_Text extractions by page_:

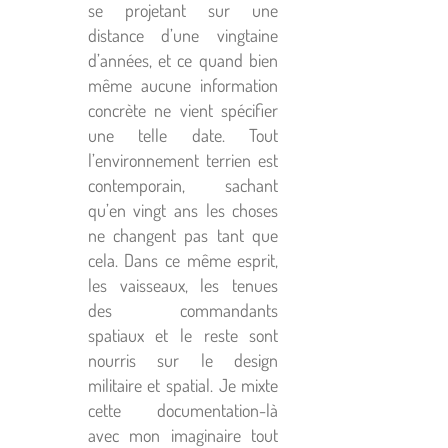
se projetant sur une
distance d’une vingtaine
d’années, et ce quand bien
même aucune information
concrète ne vient spécifier
une telle date. Tout
l’environnement terrien est
contemporain, sachant
qu’en vingt ans les choses
ne changent pas tant que
cela. Dans ce même esprit,
les vaisseaux, les tenues
des commandants
spatiaux et le reste sont
nourris sur le design
militaire et spatial. Je mixte
cette documentation-là
avec mon imaginaire tout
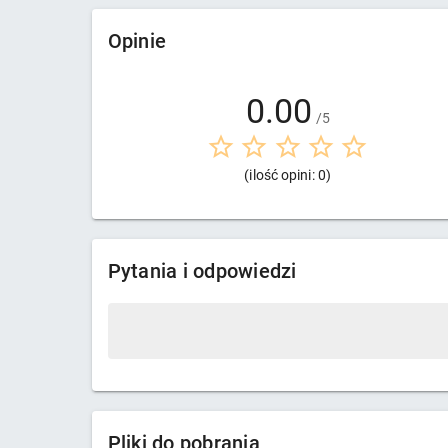
Opinie
0.00
/5
(ilość opini: 0)
Pytania i odpowiedzi
Pliki do pobrania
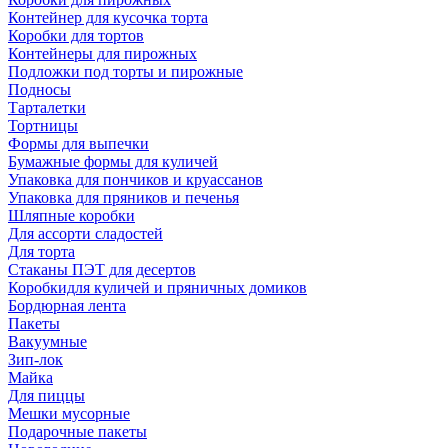
Контейнер для кусочка торта
Коробки для тортов
Контейнеры для пирожных
Подложки под торты и пирожные
Подносы
Тарталетки
Тортницы
Формы для выпечки
Бумажные формы для куличей
Упаковка для пончиков и круассанов
Упаковка для пряников и печенья
Шляпные коробки
Для ассорти сладостей
Для торта
Стаканы ПЭТ для десертов
Коробкидля куличей и пряничных домиков
Бордюрная лента
Пакеты
Вакуумные
Зип-лок
Майка
Для пиццы
Мешки мусорные
Подарочные пакеты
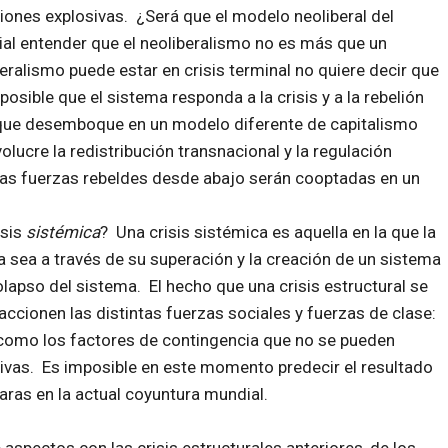
iones explosivas. ¿Será que el modelo neoliberal del
ial entender que el neoliberalismo no es más que un
eralismo puede estar en crisis terminal no quiere decir que
posible que el sistema responda a la crisis y a la rebelión
que desemboque en un modelo diferente de capitalismo
lucre la redistribución transnacional y la regulación
 las fuerzas rebeldes desde abajo serán cooptadas en un
isis
sistémica
? Una crisis sistémica es aquella en la que la
ya sea a través de su superación y la creación de un sistema
apso del sistema. El hecho que una crisis estructural se
cionen las distintas fuerzas sociales y fuerzas de clase:
 como los factores de contingencia que no se pueden
tivas. Es imposible en este momento predecir el resultado
aras en la actual coyuntura mundial.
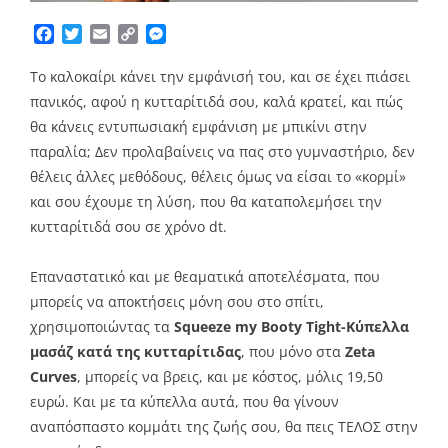
Facebook
Twitter
Email
Copy
Messenger
Link
To καλοκαίρι κάνει την εμφάνισή του, και σε έχει πιάσει
πανικός, αφού η κυτταρίτιδά σου, καλά κρατεί, και πώς
θα κάνεις εντυπωσιακή εμφάνιση με μπικίνι στην
παραλία; Δεν προλαβαίνεις να πας στο γυμναστήριο, δεν
θέλεις άλλες μεθόδους, θέλεις όμως να είσαι το «κορμί»
και σου έχουμε τη λύση, που θα καταπολεμήσει την
κυτταρίτιδά σου σε χρόνο dt.
Επαναστατικό και με θεαματικά αποτελέσματα, που
μπορείς να αποκτήσεις μόνη σου στο σπίτι,
χρησιμοποιώντας τα
Squeeze my Booty Tight-Κύπελλα
μασάζ κατά της κυτταρίτιδας
, που μόνο στα
Zeta
Curves
, μπορείς να βρεις, και με κόστος, μόλις 19,50
ευρώ. Και με τα κύπελλα αυτά, που θα γίνουν
αναπόσπαστο κομμάτι της ζωής σου, θα πεις ΤΕΛΟΣ στην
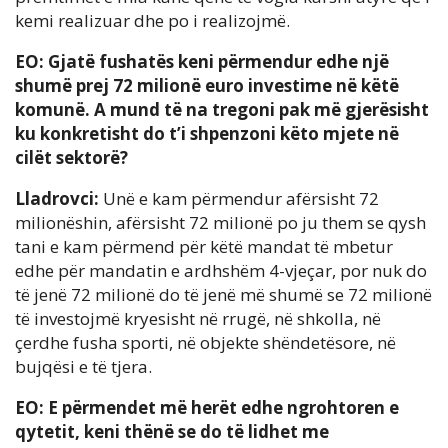
kemi realizuar dhe po i realizojmë.
EO: Gjatë fushatës keni përmendur edhe një
shumë prej 72 milionë euro investime në këtë
komunë. A mund të na tregoni pak më gjerësisht
ku konkretisht do t’i shpenzoni këto mjete në
cilët sektorë?
Lladrovci:
Unë e kam përmendur afërsisht 72
milionëshin, afërsisht 72 milionë po ju them se qysh
tani e kam përmend për këtë mandat të mbetur
edhe për mandatin e ardhshëm 4-vjeçar, por nuk do
të jenë 72 milionë do të jenë më shumë se 72 milionë
të investojmë kryesisht në rrugë, në shkolla, në
çerdhe fusha sporti, në objekte shëndetësore, në
bujqësi e të tjera.
EO: E përmendet më herët edhe ngrohtoren e
qytetit, keni thënë se do të lidhet me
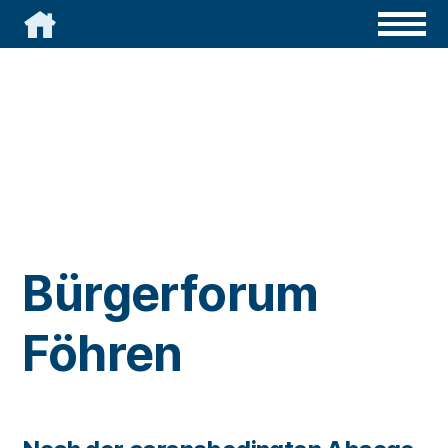

Bürgerforum
Föhren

_WHAT YOU HAVE TO DO_: Rewrite every one of the records with "Twitter" replaced by "X" and nothing else changed. Leave the pictures out of your answer.

_EXERCISE ANSWER_:
se projetant sur une
distance d’une vingtaine
d’années, et ce quand bien
même aucune information
concrète ne vient spécifier
une telle date. Tout
l’environnement terrien est
contemporain, sachant
qu’en vingt ans les choses
ne changent pas tant que
cela. Dans ce même esprit,
les vaisseaux, les tenues
des commandants
spatiaux et le reste sont
nourris sur le design
militaire et spatial. Je mixte
cette documentation-là
avec mon imaginaire tout
Opinie
0.00
/5
(ilość opini: 0)
Pytania i odpowiedzi
Pliki do pobrania
Контейнер для кусочка торта
Коробки для тортов
Контейнеры для пирожных
Подложки под торты и пирожные
Подносы
Тарталетки
Тортницы
Формы для выпечки
Бумажные формы для куличей
Упаковка для пончиков и круассанов
Упаковка для пряников и печенья
Шляпные коробки
Для ассорти сладостей
Для торта
Стаканы ПЭТ для десертов
Коробкидля куличей и пряничных домиков
Бордюрная лента
Пакеты
Вакуумные
Зип-лок
Майка
Для пиццы
Мешки мусорные
Подарочные пакеты
iones explosivas. ¿Será que el modelo neoliberal del
ial entender que el neoliberalismo no es más que un
eralismo puede estar en crisis terminal no quiere decir que
posible que el sistema responda a la crisis y a la rebelión
que desemboque en un modelo diferente de capitalismo
lucre la redistribución transnacional y la regulación
 las fuerzas rebeldes desde abajo serán cooptadas en un
isis
sistémica
? Una crisis sistémica es aquella en la que la
ya sea a través de su superación y la creación de un sistema
apso del sistema. El hecho que una crisis estructural se
cionen las distintas fuerzas sociales y fuerzas de clase:
 como los factores de contingencia que no se pueden
tivas. Es imposible en este momento predecir el resultado
aras en la actual coyuntura mundial.
Facebook
X
Email
Copy
Messenger
Link
To καλοκαίρι κάνει την εμφάνισή του, και σε έχει πιάσει
πανικός, αφού η κυτταρίτιδά σου, καλά κρατεί, και πώς
θα κάνεις εντυπωσιακή εμφάνιση με μπικίνι στην
παραλία; Δεν προλαβαίνεις να πας στο γυμναστήριο, δεν
θέλεις άλλες μεθόδους, θέλεις όμως να είσαι το «κορμί»
και σου έχουμε τη λύση, που θα καταπολεμήσει την
κυτταρίτιδά σου σε χρόνο dt.
Επαναστατικό και με θεαματικά αποτελέσματα, που
μπορείς να αποκτήσεις μόνη σου στο σπίτι,
χρησιμοποιώντας τα
Squeeze my Booty Tight-Κύπελλα
μασάζ κατά της κυτταρίτιδας
, που μόνο στα
Zeta
Curves
, μπορείς να βρεις, και με κόστος, μόλις 19,50
ευρώ. Και με τα κύπελλα αυτά, που θα γίνουν
αναπόσπαστο κομμάτι της ζωής σου, θα πεις ΤΕΛΟΣ στην
kemi realizuar dhe po i realizojmë.
EO: Gjatë fushatës keni përmendur edhe një
shumë prej 72 milionë euro investime në këtë
komunë. A mund të na tregoni pak më gjerësisht
ku konkretisht do t’i shpenzoni këto mjete në
cilët sektorë?
Lladrovci:
Unë e kam përmendur afërsisht 72
milionëshin, afërsisht 72 milionë po ju them se qysh
tani e kam përmend për këtë mandat të mbetur
edhe për mandatin e ardhshëm 4-vjeçar, por nuk do
të jenë 72 milionë do të jenë më shumë se 72 milionë
të investojmë kryesisht në rrugë, në shkolla, në
çerdhe fusha sporti, në objekte shëndetësore, në
bujqësi e të tjera.
EO: E përmendet më herët edhe ngrohtoren e
qytetit, keni thënë se do të lidhet me

Bürgerforum
Föhren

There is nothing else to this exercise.